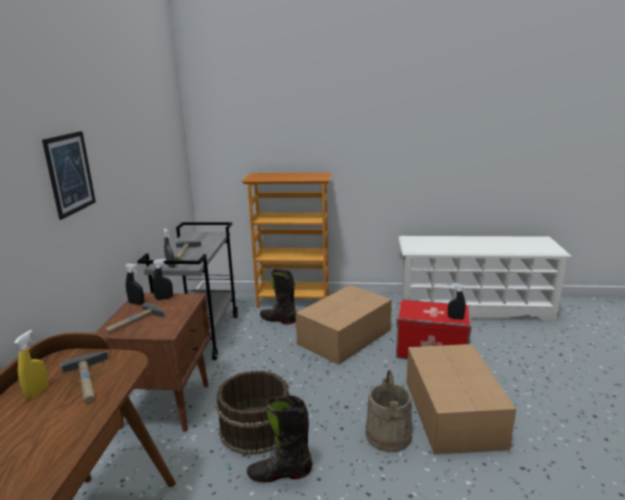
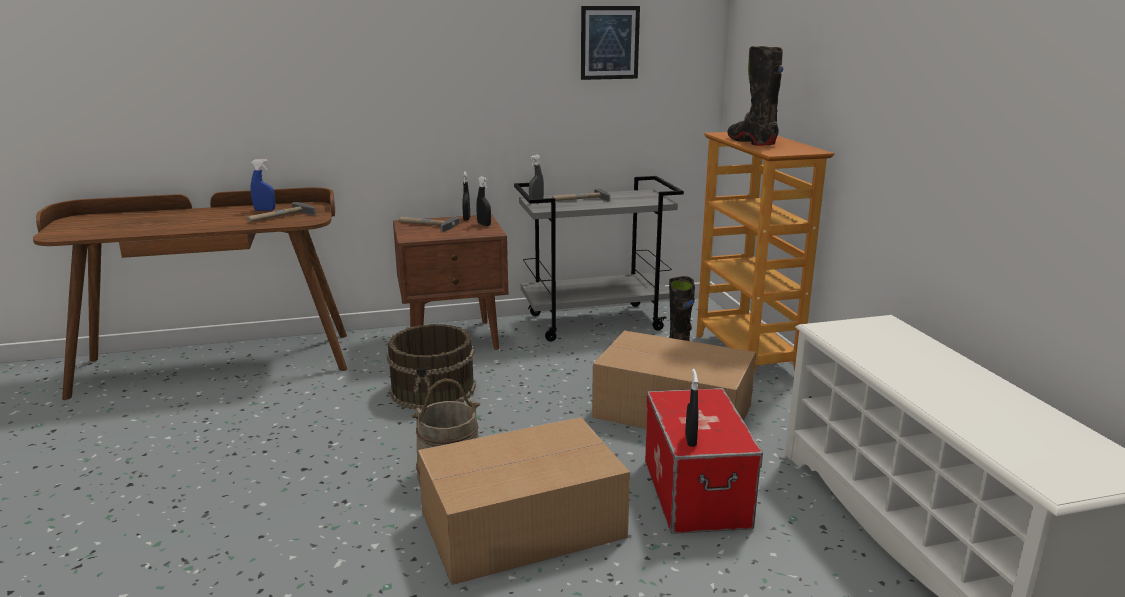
camera: 70 degrees right, 0 degrees up
yellow spray bottle [14,330,48,400] -> blue spray bottle [251,159,275,211]
picture [42,131,96,220] -> picture moved to [581,6,640,80]
black boot [247,395,313,482] -> black boot moved to [727,46,784,146]

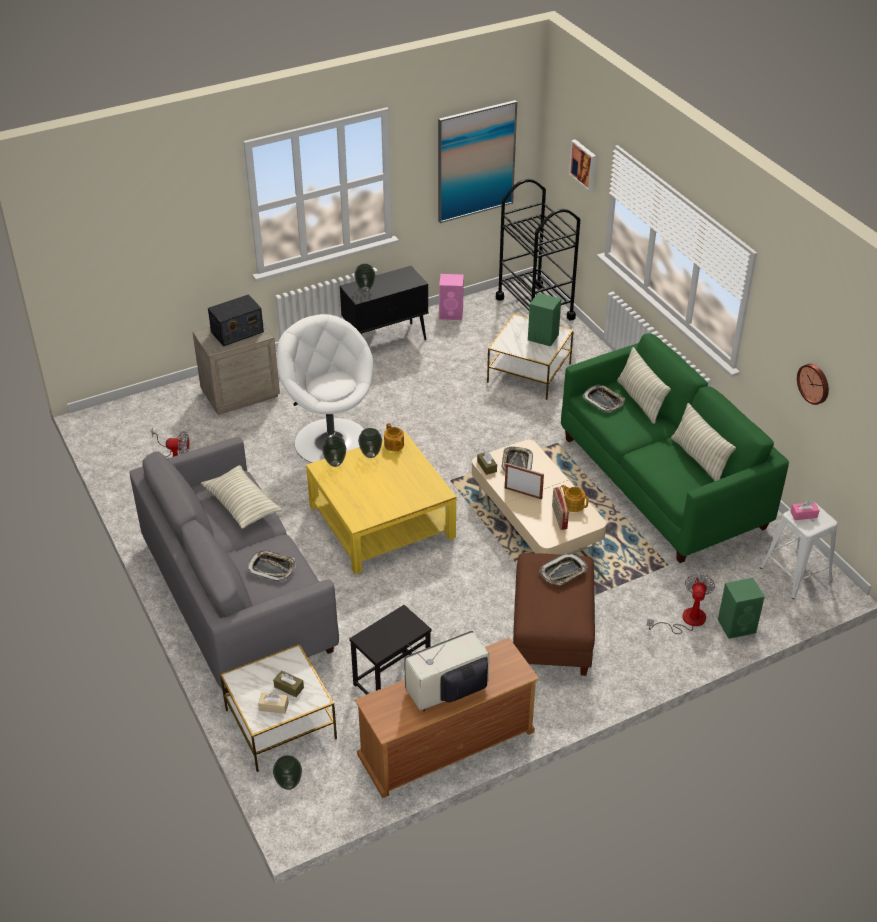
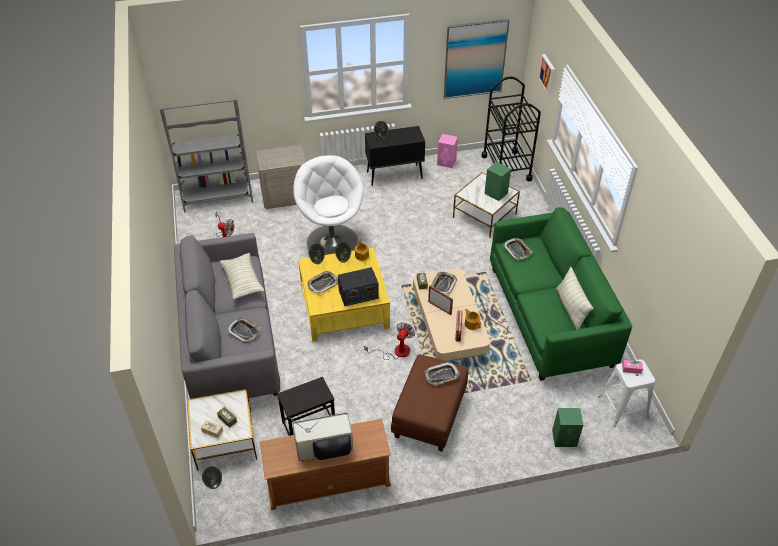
camera: 15 degrees right, 5 degrees up
radio [208,294,264,346] -> radio moved to [338,267,379,306]
pillow [617,347,671,424] -> none
fan [647,573,715,634] -> fan moved to [364,322,415,360]
wall clock [797,364,829,405] -> none
none -> grey bookcase [160,99,253,212]
none -> tray [307,270,338,294]

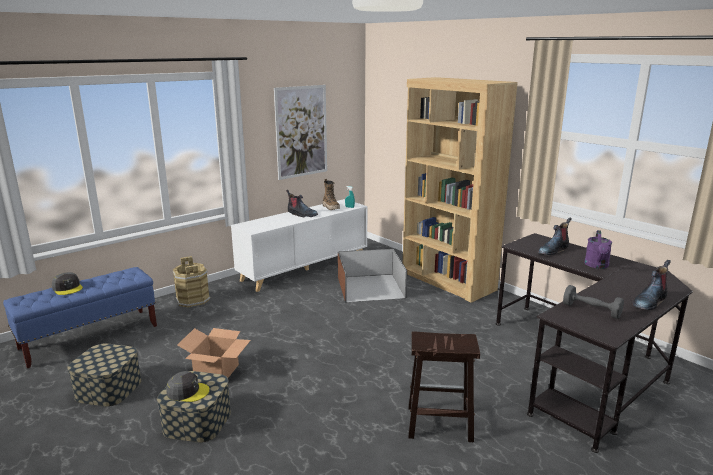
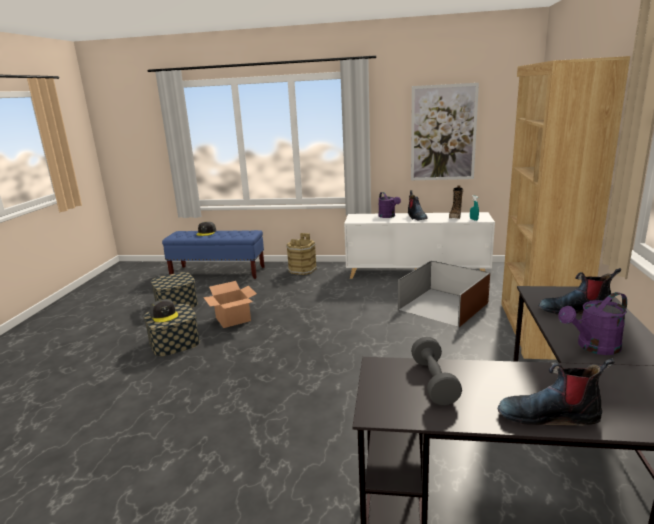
camera: 50 degrees right, 0 degrees up
brown stool [408,331,480,442] -> none
none -> purple watering can [378,192,401,218]

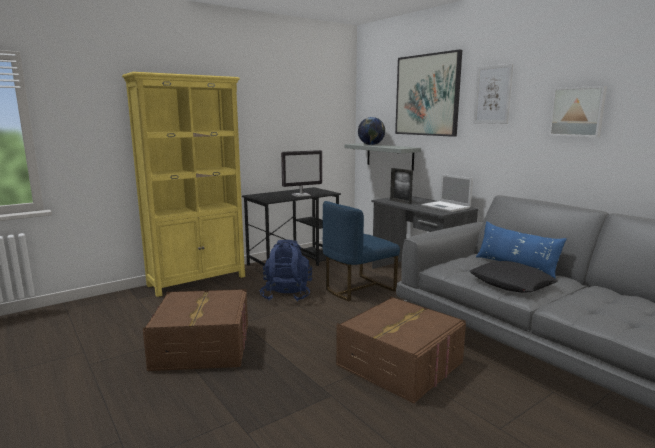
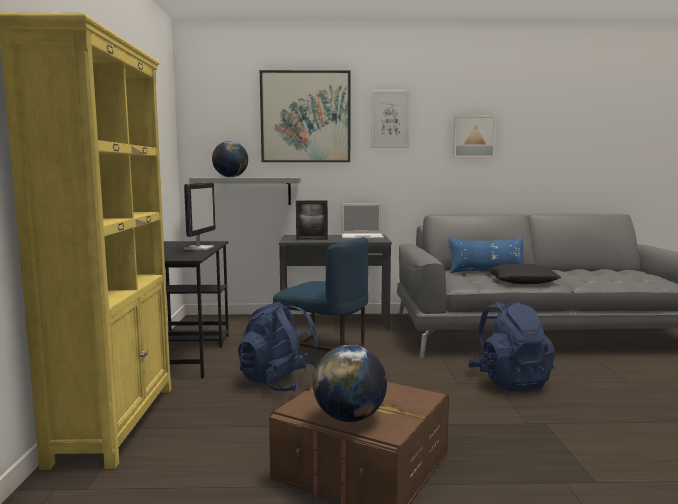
camera: 55 degrees left, 5 degrees down
blue chair [322,201,400,301] -> blue chair turned 60 degrees counterclockwise [273,237,369,351]
brown storage box [336,296,466,404] -> blue backpack [468,301,555,391]
none -> globe [313,345,387,422]

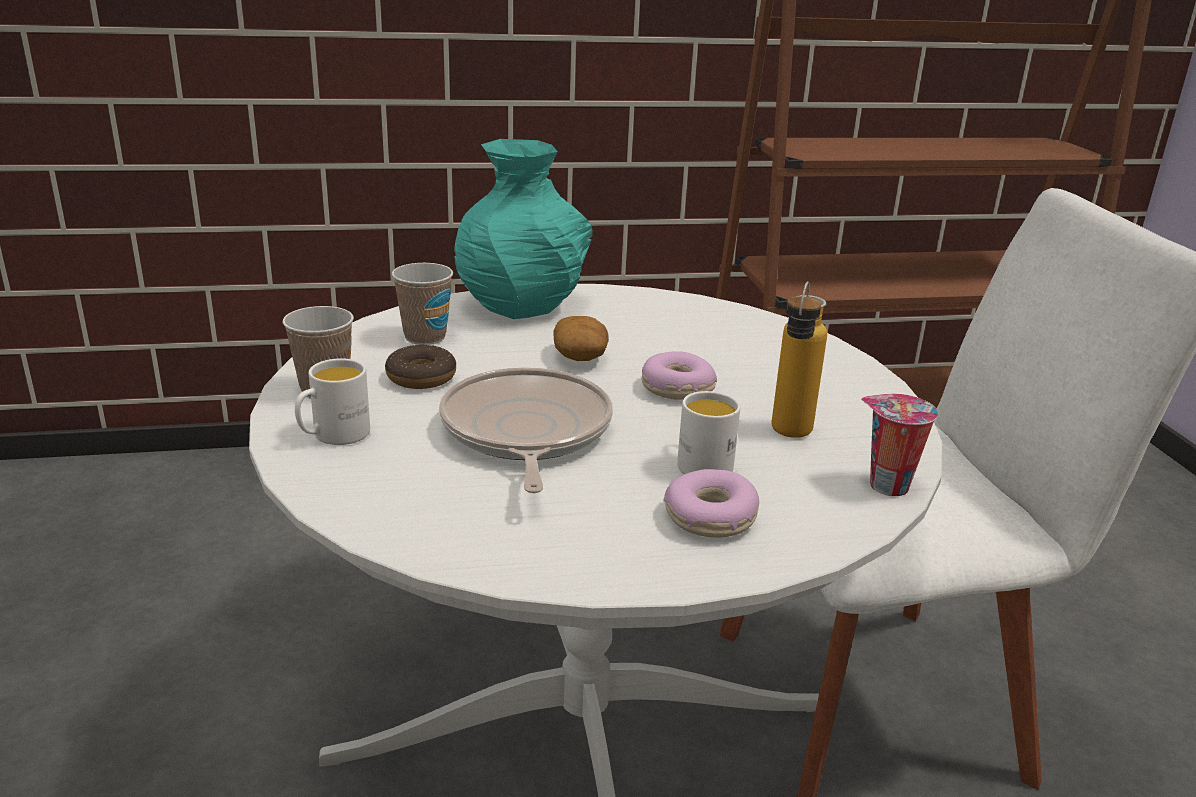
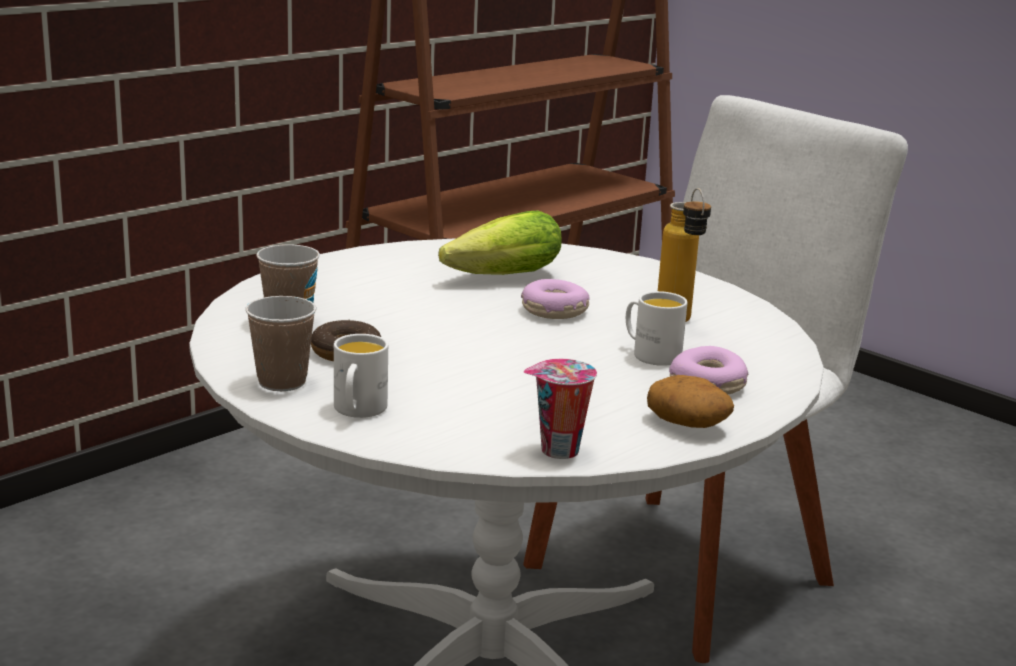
camera: 35 degrees left, 5 degrees down
frying pan [439,368,613,493] -> none
turquoise vase [454,139,593,319] -> none
potato [554,316,609,361] -> potato moved to [647,375,734,428]
cup [861,394,938,496] -> cup moved to [523,359,597,459]
none -> lettuce [438,210,562,275]

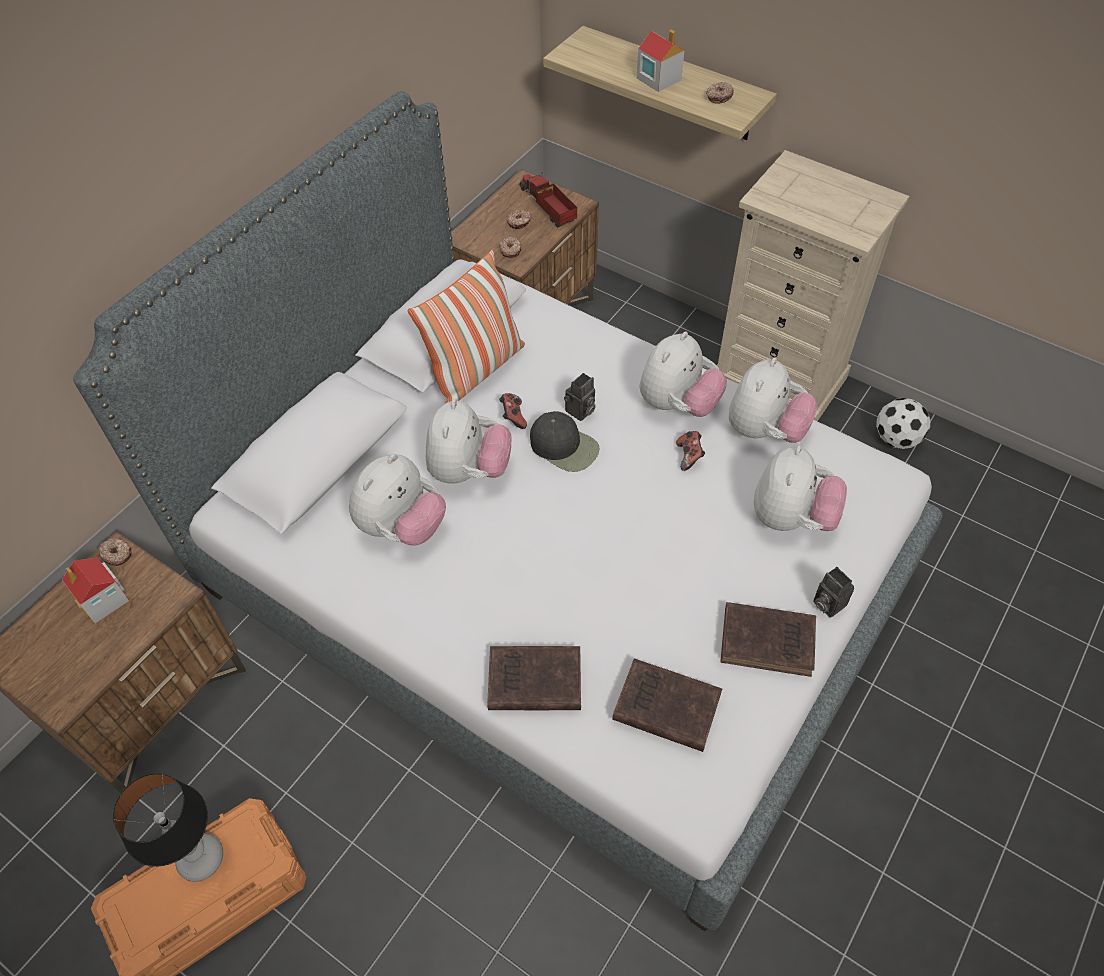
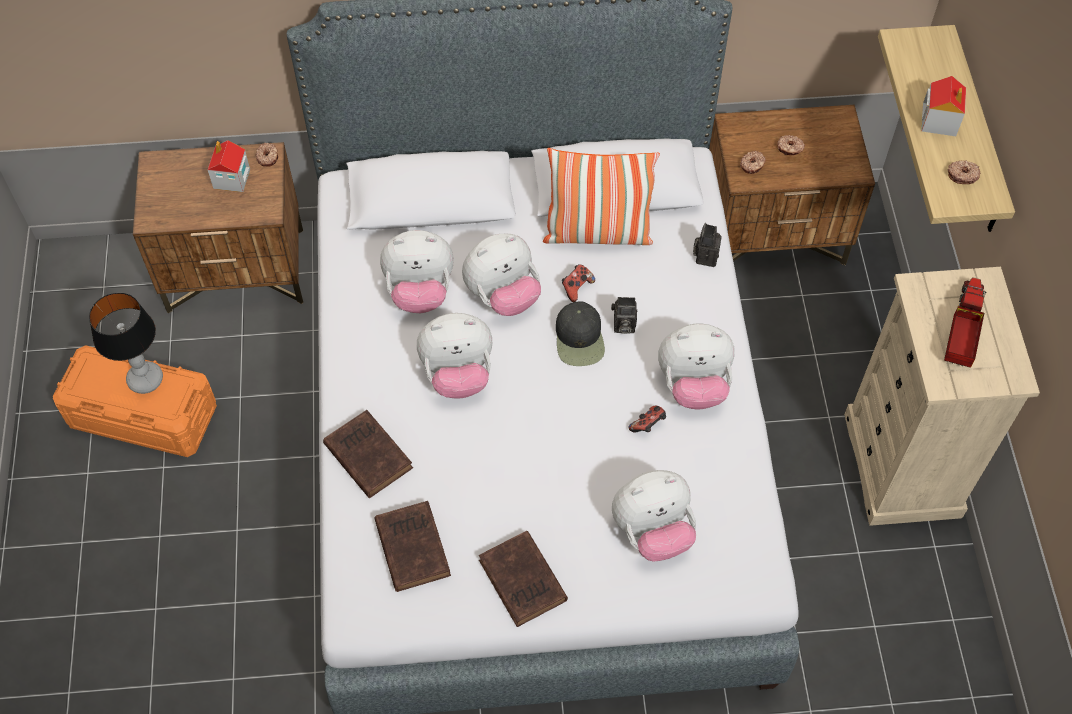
camera: 50 degrees right, 5 degrees up
toy truck [520,174,577,228] -> toy truck moved to [944,278,986,368]
plush toy [729,357,818,443] -> plush toy moved to [417,313,492,399]
camera [813,567,854,618] -> camera moved to [693,223,722,267]
football [876,398,930,449] -> none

****************

Your answer should be the lines above that contain the word "blue", copied out.

*Written answer*:
yellow spray bottle [14,330,48,400] -> blue spray bottle [251,159,275,211]
blue chair [322,201,400,301] -> blue chair turned 60 degrees counterclockwise [273,237,369,351]
brown storage box [336,296,466,404] -> blue backpack [468,301,555,391]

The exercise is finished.